O Cybersyn, dos meninos de Santiago, era um sistema criado para mensurar os dados da economia chilena –um big data à moda antiga– à medida que o governo estatizava dezenas de empresas e precisava controlá-las. O país já vivia a iminência de um golpe, sem apoio do Parlamento, com greves e pressão social.

O projeto tem como principal referência gráfica o que Morozov chama de "sala mágica", uma sala de operação que mais lembra um cenário da série de ficção científica "Star Trek": um espaço ocupado por sete cadeiras brancas e laranjas com grandes painéis de controle em seus braços e cujas paredes tinham telas que exibiam dados enviados por máquinas de telex de diferentes partes do país. Era lá que ficavam os engenheiros e Allende.

Ilustração da sala de operação do Projeto Cybersync
Ilustração da sala de operação do Projeto Cybersync - Rama/Wikimedia Commons

As informações vinham das fábricas para um computador central. Um software analisava os dados e alertava sobre eventuais quebras de padrões. "Eles construíram modelos preditivos, como uma inteligência artificial, a partir de todas as fábricas que visitavam, e envolviam os trabalhadores nesses modelos. Era possível perceber se o que se passava em um determinado dia era um desvio da normalidade ou não", conta o pesquisador. "Algo tecnologicamente muito complexo para o Chile e para a época."

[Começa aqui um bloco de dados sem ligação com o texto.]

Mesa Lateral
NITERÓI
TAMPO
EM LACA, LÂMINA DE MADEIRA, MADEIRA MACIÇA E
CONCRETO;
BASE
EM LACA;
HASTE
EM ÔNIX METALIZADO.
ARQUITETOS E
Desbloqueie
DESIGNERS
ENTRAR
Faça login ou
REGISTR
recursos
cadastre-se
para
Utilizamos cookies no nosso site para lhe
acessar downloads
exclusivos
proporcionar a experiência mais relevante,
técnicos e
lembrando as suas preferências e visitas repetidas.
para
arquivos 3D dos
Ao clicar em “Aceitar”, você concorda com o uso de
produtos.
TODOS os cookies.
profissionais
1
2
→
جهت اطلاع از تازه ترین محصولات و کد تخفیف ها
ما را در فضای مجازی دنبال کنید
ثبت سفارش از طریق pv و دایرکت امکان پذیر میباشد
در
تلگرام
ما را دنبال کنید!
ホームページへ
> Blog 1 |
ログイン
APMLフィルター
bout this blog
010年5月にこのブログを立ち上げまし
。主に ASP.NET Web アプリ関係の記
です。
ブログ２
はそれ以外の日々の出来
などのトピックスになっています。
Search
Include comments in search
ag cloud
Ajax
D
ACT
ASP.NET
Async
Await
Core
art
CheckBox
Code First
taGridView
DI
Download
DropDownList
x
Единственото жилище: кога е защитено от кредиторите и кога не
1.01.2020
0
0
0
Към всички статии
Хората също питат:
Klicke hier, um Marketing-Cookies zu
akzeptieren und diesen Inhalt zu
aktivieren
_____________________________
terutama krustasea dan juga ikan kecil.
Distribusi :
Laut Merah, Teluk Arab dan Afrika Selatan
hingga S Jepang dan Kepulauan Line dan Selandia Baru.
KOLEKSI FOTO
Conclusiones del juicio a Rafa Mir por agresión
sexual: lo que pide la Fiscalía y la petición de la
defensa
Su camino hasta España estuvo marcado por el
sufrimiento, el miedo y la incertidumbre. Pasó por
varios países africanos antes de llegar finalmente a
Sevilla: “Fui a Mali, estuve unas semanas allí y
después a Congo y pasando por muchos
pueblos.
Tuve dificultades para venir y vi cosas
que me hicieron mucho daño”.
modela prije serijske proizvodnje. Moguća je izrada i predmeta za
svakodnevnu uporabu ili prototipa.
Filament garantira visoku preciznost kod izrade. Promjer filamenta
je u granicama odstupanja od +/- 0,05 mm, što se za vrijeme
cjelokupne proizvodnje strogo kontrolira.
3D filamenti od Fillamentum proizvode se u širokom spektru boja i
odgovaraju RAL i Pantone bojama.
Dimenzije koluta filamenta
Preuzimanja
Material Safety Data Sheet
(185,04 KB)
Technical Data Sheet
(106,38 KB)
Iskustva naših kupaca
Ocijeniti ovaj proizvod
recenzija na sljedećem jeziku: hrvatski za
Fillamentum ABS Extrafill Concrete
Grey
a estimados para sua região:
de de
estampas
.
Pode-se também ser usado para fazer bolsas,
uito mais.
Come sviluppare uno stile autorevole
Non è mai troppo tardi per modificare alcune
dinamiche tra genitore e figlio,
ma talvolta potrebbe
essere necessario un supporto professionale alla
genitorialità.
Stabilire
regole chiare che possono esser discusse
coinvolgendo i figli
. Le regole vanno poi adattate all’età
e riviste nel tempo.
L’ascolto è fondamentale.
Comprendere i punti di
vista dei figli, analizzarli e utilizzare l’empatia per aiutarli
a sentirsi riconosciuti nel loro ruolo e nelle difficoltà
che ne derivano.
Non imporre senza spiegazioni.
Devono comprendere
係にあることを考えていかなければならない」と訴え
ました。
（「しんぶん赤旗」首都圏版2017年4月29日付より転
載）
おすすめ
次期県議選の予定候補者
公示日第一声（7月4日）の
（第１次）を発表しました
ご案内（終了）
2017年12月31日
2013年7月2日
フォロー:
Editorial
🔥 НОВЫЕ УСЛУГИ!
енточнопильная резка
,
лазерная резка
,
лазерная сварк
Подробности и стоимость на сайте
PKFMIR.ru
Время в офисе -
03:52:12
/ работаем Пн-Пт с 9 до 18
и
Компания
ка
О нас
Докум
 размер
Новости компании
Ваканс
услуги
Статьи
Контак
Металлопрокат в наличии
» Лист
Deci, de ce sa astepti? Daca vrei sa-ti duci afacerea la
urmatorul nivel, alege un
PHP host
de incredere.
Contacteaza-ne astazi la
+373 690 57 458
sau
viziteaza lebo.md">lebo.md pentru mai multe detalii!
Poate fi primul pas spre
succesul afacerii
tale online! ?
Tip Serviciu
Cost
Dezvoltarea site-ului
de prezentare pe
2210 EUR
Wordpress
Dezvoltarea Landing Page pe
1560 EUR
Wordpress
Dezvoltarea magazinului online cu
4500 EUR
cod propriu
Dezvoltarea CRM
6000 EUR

Morozov não é o primeiro a escrever sobre o assunto. O livro "Cybernetic Revolutionaries" (revolucionários cibernéticos), da professora do MIT Eden Medina, de 2014, traz na capa justamente uma fotografia da tal sala. Também há dissertações e artigos sobre o caso, inclusive um do próprio Morozov para a revista New Yorker.

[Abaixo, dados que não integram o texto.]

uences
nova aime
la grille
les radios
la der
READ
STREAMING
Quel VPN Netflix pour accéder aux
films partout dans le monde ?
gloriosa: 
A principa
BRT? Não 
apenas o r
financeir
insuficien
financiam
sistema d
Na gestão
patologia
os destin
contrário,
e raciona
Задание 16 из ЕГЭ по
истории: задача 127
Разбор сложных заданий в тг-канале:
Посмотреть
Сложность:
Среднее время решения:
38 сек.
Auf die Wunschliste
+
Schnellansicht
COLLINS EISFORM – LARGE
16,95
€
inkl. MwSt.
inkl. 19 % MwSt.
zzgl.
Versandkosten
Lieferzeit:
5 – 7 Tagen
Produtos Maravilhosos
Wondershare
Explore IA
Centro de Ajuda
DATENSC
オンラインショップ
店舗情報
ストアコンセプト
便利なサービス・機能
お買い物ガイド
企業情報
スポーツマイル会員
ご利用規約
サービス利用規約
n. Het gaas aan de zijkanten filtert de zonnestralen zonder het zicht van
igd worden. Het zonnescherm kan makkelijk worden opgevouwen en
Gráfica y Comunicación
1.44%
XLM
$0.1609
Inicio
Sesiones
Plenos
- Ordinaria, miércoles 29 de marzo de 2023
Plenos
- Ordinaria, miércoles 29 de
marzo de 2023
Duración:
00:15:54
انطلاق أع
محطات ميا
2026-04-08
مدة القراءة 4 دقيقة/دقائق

No podcast, ele mergulha nos detalhes da rotina dos engenheiros e conta a história desse momento do Chile a partir de uma ótica tecnológica e geopolítica: a disputa contra a ITT, as tecnologias de vigilância e de propaganda usadas pelos inimigos de Allende, e as inovações que não vingaram.

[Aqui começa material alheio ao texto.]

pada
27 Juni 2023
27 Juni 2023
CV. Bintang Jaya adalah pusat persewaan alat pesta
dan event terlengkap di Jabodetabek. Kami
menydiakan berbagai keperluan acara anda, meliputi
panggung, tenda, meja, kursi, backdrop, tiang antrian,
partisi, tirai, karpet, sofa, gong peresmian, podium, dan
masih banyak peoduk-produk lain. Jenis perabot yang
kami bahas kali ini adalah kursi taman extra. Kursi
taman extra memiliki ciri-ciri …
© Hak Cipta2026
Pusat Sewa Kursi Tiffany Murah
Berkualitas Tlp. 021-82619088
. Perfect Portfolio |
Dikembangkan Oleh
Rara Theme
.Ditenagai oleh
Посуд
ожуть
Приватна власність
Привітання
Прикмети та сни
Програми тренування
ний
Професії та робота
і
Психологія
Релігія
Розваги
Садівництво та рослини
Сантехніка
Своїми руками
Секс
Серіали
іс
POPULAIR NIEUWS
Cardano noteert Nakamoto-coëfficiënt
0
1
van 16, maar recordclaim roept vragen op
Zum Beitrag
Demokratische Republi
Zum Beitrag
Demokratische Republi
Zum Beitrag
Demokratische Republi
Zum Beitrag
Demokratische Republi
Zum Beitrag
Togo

Entre os protagonistas da narrativa estão o chileno Fernando Flores e o britânico Stafford Beer. O primeiro foi ministro das Finanças, depois secretário-geral de governo e chefe do projeto. Na época com 27 anos, hoje com 80, ele dá depoimentos já no primeiro episódio. Vai de preso político da América Latina a um empreendedor na Califórnia que influenciou alguns dos pioneiros do Vale do Silício.

Já o segundo, morto em 2002, era um consultor, executivo da área de negócios, e professor em Manchester, além de morar em uma mansão e dirigir um Rolls-Royce. Torna-se hippie, marxista, barbudo e figura da contracultura após a experiência chilena.

No futuro, Morozov pretende adaptar o projeto para uma série ou um filme e estendê-lo para outras histórias de "rebeldes da tecnologia que falharam". Mas deixa claro: "não esses personagens unidimensionais arrogantes do Vale do Silício. Não tenho interesse nesse tipo de fracasso".